SUPPLIED ENTRIES below:

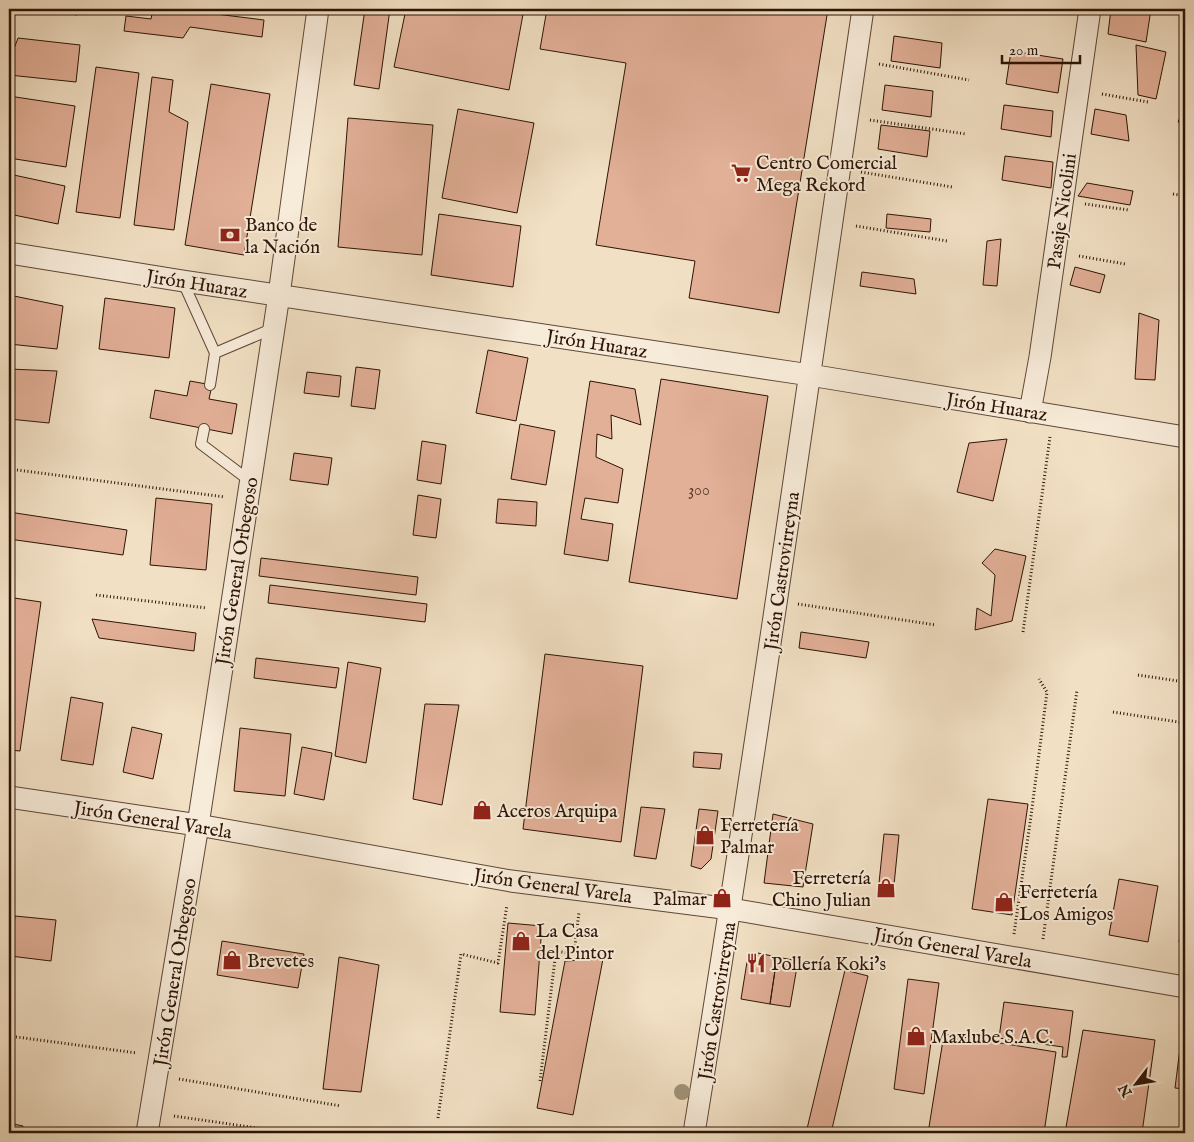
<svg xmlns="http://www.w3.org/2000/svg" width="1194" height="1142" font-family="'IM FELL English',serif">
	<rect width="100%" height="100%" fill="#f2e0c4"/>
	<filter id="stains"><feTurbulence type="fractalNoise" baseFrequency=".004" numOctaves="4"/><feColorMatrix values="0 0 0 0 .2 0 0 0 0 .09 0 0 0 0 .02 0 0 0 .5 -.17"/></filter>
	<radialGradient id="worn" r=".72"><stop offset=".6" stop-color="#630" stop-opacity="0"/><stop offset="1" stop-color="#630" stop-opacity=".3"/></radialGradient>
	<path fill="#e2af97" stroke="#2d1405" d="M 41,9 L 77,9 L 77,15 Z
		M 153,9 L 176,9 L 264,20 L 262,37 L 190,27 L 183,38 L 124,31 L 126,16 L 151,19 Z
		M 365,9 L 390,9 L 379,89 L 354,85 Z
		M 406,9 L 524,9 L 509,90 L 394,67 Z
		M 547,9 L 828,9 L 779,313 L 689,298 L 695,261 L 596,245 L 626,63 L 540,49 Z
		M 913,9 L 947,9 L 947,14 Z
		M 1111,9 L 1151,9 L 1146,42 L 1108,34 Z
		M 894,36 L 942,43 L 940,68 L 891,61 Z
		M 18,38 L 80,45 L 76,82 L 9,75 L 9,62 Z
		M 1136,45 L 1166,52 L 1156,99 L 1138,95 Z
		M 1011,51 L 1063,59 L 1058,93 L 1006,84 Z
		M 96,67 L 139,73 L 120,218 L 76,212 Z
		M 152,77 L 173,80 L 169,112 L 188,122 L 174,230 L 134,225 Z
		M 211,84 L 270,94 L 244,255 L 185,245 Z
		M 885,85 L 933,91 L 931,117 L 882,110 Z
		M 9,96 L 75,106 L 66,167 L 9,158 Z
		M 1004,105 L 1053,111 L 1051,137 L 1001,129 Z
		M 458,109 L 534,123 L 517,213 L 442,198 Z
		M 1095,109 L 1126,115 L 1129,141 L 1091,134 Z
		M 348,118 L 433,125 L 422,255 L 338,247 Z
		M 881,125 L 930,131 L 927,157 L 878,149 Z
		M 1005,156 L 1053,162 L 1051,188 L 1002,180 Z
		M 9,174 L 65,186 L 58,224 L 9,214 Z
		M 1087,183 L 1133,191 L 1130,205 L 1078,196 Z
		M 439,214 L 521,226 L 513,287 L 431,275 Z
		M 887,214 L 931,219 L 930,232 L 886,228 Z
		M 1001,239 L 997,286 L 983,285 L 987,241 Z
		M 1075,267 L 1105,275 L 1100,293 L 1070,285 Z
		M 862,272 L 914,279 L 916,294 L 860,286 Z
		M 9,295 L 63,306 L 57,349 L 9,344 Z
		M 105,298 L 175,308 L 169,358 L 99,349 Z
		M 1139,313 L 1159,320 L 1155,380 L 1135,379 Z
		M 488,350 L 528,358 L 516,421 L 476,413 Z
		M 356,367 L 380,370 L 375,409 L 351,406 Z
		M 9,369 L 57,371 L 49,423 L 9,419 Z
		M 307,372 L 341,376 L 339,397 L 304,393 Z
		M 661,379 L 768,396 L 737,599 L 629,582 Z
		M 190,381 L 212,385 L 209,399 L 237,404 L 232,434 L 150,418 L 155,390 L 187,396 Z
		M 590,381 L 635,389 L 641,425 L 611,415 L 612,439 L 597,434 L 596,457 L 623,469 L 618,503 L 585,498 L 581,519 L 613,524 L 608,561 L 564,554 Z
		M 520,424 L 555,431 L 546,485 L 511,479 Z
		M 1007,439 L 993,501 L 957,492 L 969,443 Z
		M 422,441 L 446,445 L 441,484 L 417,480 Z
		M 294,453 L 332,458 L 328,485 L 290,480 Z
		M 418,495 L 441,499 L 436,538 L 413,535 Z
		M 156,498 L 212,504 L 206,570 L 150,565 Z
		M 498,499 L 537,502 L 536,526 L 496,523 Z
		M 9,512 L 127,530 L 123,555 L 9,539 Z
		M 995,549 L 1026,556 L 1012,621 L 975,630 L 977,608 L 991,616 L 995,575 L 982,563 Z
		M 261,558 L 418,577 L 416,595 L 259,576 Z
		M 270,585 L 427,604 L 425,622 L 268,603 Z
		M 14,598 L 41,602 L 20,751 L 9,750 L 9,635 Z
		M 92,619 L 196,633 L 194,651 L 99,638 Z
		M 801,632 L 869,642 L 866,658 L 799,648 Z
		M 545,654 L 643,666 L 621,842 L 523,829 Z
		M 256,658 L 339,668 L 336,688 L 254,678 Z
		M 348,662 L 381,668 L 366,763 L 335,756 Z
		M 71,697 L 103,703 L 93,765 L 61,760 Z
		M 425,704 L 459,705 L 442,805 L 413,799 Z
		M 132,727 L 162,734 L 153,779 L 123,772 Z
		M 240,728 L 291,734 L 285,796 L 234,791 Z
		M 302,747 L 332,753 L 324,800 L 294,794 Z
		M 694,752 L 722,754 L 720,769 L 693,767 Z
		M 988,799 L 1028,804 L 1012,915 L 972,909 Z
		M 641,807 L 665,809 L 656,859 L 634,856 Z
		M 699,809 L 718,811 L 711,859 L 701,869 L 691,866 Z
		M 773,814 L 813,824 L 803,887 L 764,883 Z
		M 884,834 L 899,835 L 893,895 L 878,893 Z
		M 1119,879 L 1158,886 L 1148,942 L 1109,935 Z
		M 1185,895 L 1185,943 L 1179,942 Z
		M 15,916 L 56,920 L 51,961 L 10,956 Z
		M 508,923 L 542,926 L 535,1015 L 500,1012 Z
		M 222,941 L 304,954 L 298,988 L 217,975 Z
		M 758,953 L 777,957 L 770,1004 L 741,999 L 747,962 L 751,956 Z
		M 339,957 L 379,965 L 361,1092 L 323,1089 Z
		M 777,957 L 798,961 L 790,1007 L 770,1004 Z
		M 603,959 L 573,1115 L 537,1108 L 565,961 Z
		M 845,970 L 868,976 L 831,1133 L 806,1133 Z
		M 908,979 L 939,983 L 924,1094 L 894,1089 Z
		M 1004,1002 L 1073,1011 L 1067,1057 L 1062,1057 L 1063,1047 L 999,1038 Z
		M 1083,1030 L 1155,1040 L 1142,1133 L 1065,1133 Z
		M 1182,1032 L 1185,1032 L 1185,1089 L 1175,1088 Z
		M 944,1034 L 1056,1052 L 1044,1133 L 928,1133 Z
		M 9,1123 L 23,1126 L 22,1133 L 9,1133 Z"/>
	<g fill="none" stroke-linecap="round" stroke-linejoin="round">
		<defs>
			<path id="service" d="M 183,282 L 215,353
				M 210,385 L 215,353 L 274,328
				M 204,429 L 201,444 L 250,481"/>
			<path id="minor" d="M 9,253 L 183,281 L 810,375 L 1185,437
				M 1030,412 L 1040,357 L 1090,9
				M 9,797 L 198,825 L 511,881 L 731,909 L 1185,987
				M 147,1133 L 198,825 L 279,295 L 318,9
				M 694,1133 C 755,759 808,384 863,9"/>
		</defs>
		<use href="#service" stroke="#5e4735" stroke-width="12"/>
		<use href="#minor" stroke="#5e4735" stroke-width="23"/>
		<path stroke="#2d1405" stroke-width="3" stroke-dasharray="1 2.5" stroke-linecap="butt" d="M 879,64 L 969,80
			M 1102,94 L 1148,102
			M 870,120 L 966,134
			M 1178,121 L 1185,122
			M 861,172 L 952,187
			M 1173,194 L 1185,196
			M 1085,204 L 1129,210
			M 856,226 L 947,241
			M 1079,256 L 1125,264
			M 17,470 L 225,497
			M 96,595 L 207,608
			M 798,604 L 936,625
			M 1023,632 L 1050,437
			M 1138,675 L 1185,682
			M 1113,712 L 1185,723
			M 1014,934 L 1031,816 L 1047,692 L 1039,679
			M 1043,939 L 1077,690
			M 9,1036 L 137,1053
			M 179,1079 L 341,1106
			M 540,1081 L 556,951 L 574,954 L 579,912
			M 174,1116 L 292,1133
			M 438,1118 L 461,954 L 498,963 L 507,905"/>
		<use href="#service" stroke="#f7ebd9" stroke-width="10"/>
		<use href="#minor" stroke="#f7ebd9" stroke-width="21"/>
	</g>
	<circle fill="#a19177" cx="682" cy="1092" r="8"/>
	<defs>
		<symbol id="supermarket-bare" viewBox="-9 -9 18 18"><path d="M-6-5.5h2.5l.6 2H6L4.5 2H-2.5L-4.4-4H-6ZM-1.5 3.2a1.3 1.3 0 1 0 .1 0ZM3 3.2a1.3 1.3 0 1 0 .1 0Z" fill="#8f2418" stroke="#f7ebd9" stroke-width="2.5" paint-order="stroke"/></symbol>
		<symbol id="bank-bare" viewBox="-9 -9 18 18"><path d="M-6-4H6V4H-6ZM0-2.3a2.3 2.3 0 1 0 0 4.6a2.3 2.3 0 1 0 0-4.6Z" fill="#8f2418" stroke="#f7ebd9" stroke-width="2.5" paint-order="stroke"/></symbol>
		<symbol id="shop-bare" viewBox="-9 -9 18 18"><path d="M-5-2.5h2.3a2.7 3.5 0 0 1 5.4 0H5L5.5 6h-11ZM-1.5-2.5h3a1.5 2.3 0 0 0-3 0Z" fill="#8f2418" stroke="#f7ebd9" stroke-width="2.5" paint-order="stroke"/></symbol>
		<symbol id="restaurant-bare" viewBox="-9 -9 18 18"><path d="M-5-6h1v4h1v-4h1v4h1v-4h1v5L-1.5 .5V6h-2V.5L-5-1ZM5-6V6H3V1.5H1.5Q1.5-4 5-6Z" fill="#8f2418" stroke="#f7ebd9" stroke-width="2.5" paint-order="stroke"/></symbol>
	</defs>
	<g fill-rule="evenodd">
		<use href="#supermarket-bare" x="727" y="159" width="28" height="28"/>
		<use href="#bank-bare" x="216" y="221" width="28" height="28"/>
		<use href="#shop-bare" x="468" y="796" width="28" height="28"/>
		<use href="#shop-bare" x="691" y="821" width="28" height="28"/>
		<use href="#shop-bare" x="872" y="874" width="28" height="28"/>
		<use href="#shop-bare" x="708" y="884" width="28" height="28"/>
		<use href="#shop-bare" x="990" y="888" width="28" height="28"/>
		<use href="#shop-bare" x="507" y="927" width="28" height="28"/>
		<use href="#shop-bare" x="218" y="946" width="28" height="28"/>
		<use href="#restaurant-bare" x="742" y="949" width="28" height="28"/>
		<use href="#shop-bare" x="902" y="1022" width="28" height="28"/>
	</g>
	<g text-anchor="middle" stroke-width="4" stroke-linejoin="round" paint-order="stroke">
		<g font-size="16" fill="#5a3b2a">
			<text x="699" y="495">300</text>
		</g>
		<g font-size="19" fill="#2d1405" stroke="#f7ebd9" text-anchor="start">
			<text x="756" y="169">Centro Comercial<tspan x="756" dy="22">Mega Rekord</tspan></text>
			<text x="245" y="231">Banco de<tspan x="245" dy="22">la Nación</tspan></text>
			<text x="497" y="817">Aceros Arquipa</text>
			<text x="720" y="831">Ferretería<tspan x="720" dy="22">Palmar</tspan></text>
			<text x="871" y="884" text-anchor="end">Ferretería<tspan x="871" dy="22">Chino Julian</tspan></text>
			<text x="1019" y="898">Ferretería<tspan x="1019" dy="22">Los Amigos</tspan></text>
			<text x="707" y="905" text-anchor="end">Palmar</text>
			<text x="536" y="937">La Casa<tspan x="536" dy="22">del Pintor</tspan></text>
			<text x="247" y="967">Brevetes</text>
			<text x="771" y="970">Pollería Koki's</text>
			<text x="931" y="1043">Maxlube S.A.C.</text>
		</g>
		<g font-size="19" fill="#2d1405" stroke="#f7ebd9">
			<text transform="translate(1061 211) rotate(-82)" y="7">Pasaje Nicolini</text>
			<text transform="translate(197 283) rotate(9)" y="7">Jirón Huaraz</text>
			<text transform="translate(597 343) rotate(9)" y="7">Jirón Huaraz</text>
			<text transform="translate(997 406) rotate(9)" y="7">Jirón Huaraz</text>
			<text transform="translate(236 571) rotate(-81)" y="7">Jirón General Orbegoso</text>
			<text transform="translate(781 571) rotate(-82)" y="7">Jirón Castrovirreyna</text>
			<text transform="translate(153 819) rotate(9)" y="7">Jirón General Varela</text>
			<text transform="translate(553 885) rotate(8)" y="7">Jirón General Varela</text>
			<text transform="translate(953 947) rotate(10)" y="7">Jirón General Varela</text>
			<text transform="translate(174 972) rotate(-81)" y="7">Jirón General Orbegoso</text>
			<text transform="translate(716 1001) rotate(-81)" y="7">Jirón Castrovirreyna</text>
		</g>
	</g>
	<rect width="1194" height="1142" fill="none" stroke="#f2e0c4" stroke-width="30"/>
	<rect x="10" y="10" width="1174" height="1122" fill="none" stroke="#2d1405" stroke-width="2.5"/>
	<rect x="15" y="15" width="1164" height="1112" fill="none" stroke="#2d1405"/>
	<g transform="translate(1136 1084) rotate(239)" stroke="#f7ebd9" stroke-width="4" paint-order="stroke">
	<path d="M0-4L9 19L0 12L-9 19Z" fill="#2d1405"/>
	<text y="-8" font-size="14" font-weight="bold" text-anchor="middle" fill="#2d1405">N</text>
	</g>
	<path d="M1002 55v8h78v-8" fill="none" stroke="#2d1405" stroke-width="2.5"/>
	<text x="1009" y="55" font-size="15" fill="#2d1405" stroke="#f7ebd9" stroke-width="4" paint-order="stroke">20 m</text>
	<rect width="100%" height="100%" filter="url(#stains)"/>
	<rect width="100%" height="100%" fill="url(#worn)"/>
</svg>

End of SUPPLIED ENTRIES.

TASK DIRECTIONS – Every line in the records above that has "worn" counts once. Give the total and nothing else.

ANSWER FOR THIS EXERCISE – 2